Strangely, the world seems unsure and divided on the concept of peace. On one hand, three outstanding women have been awarded the Nobel Peace Prize for their contribution to the non-violent movement in their countries: Liberia and Yemen, and on the other hand, eight of us have just been beheaded in the most violent manner in Saudi Arabia.

While Saudi Arabia seeks to secure justice through capital punishment in its soil, the Nobel committee has commended these three women for strategically voicing out their protest. Point is, when will the world wake up to shun the violent governments and when shall we all stand united on the idea of peace, the chimera of our modern times?

The Yemeni Tawakkul Karman, one of the winners of the Peace Prize took off her veil in front of television cameras five years ago, and said: "There is some thing I have to do first," and then, shocking many, she removed her veil. She said, "I thought before I spoke my mind I should show you my face. This is who I am," and then she started her presentation without any break. Tawakul had broken a barrier and this, in Yemen, says a lot.

Ms. Tawakkul Karman is the first Arab woman to win the peace prize in a land where women are literally unseen and unheard. Under Tawakkul's leadership, ten thousand women marched down a six-lane motorway in April voicing their protest. She is visibly a downright critique of the current President of Yemen, Ali Absullah Saleh.

This year, over hundred protestors have been killed so far and therefore, Karman often camps in Change Square strategising over modes and forms of protests. Above all, Karman does not have the habit of striking deals of compromise with her own party: Islah. Last year Karman opposed marrying girls off under the age of 17 and was vastly criticised by her own members. But that too left her more resolved and undaunted.

Ms. Ellen Johnson Sirleaf, a 72 year old woman, Africa's first democratically elected female president of Liberia, a country which was created to settle freed American slaves in 1847, has just won the Nobel peace prize amidst a lot of controversy. On the 7th of October, 2011, some 200, 000 supporters of the main opposition Congress for Democratic Change (CDC) brought the city to a standstill with leader Winston Tubman urging the people not to be overwhelmed by her Peace Prize.

On Tuesday, the 11th of October 2011, 1.8 million Liberians go to vote. But Liberia is a hungry country. Can peace thrive when most Liberians go hungry? And was it right to have chosen Sirleaf as the peace prize winner especially when she has been criticised over the lack of reconciliation with regard to rival ethnicities and specially when she has been facing controversy over having briefly supported the president Charles Taylor?

The third winner of the Peace prize, Leymah is also from Liberia. A mother of six who had brought an end to the Second Liberian Civil War in 2003, is also the author of the new book: "Mighty Be Our Powers: How Sisterhood, Prayer and Sex Changed a Nation at War." In 2002, Leymah Gbowee was one of the leading women who was praying and singing in a fish market for peace.

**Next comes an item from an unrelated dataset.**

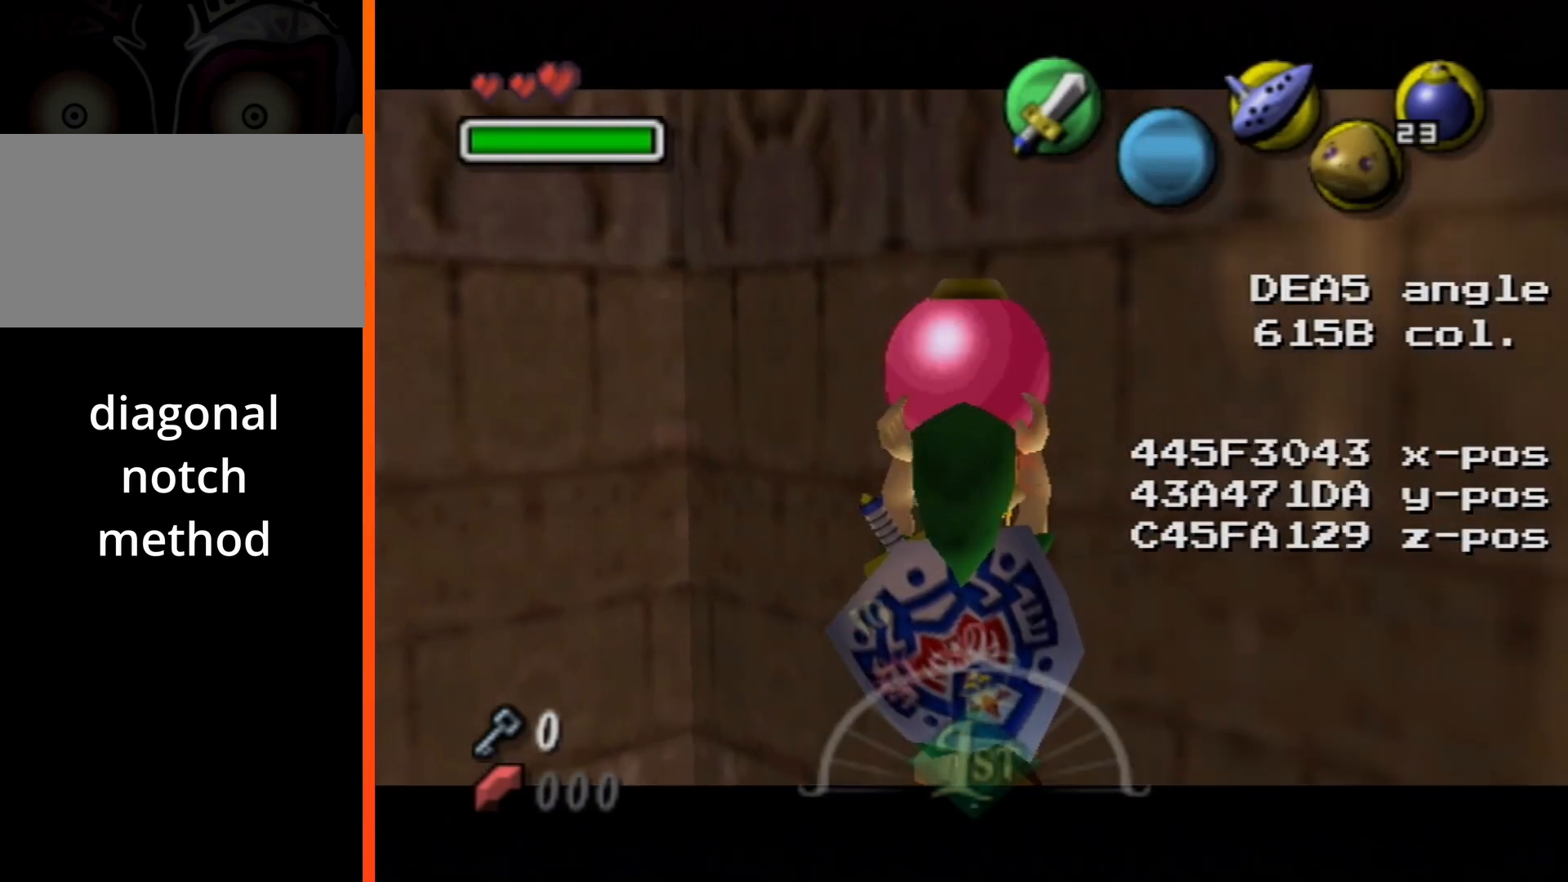
{"buttons": ["L1", "R1"], "left_stick": "up-left", "right_stick": "center", "events": [[33, "R1", "down"], [117, "left_stick", "up-left"]]}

In another occasion, under her leadership, the Liberian women managed to force a meeting with President Charles Taylor and obtained a promise from him to attend peace talks in Ghana and finally silently protested outside the Presidential Palace, Accra, lettering an agreement during the stalled peace talks.

In spite of any shroud of doubt that may engulf any one of them winning the prize, one cannot belittle the tireless achievement of these women who have led their lives with a positive focus negating violence and promoting peace.

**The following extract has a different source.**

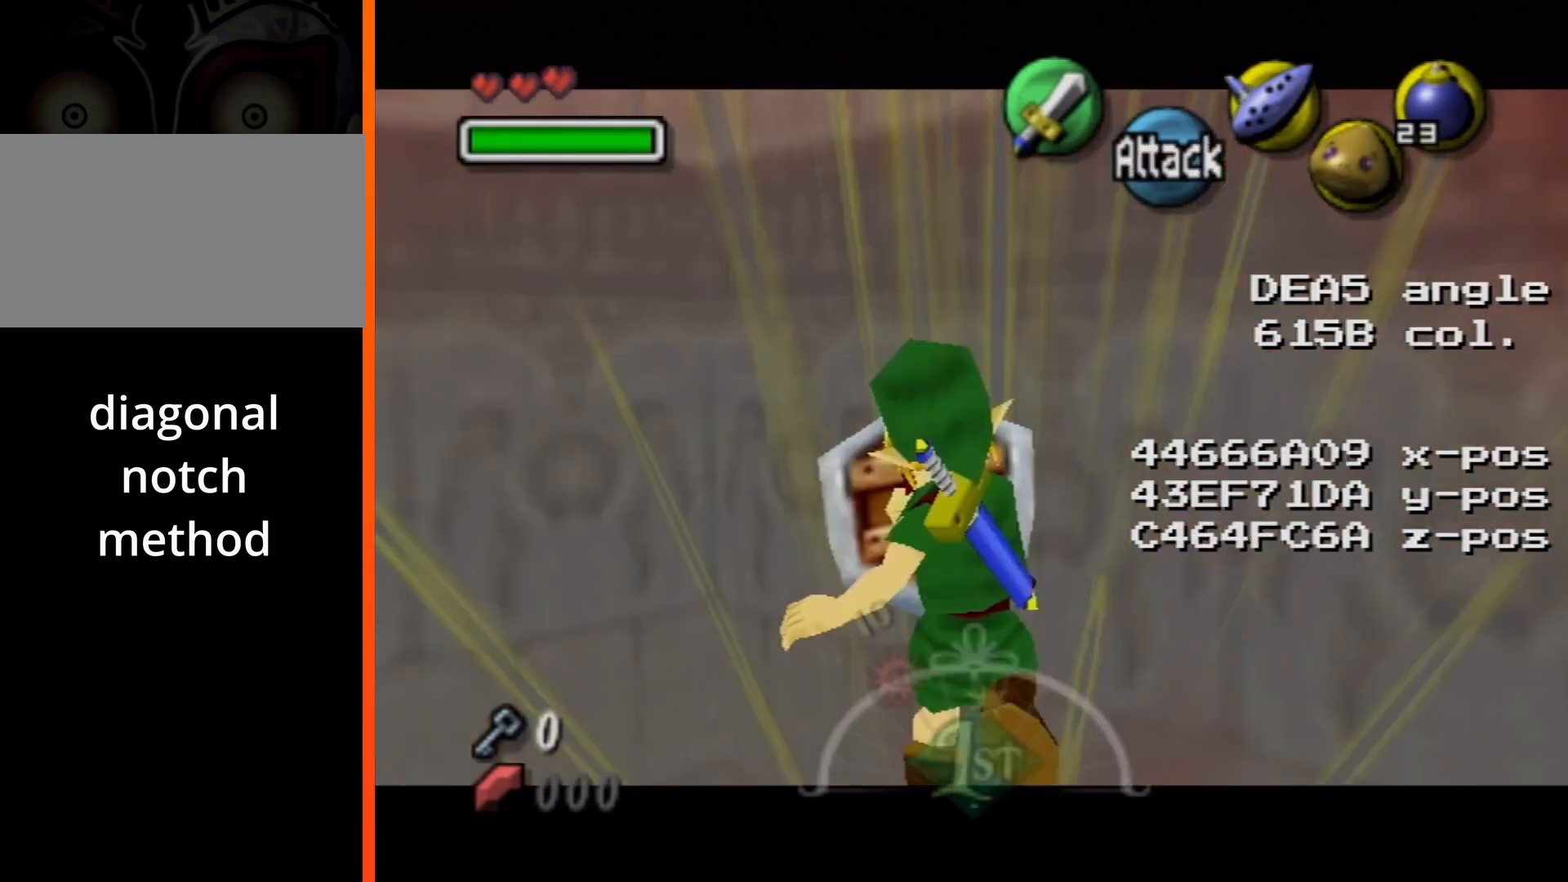
{"buttons": ["L1", "R1"], "left_stick": "up-left", "right_stick": "center", "events": []}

If Leymah can bring the women of the Liberia together to kneel down and pray for peace, if Johnson Sirleaf can manage Liberia to be forgiven for billions of dollars worth of Liberian debt and can alter the nation's brutal image in the international arena, if Karman can continue in her tent, raging protests against the current authorities and rebel, who has the power to stop the women of Bangladesh from waking up from our slumber of complicity?

Should we not forever celebrate that there are millions of women in this land who stand empowered in the factories? Should we not celebrate their courage and be touched by their conviction by tailoring our elite idealism and coming out on the streets stating what we believe in, living for what we consider the truth and shunning what leaves a bad taste in our mouth? Can anyone of us truly shun the bubble and pledge to attack any hand, any institution, any form of practice that butchers our brothers and our children in our lands and in lands that protect their own laws?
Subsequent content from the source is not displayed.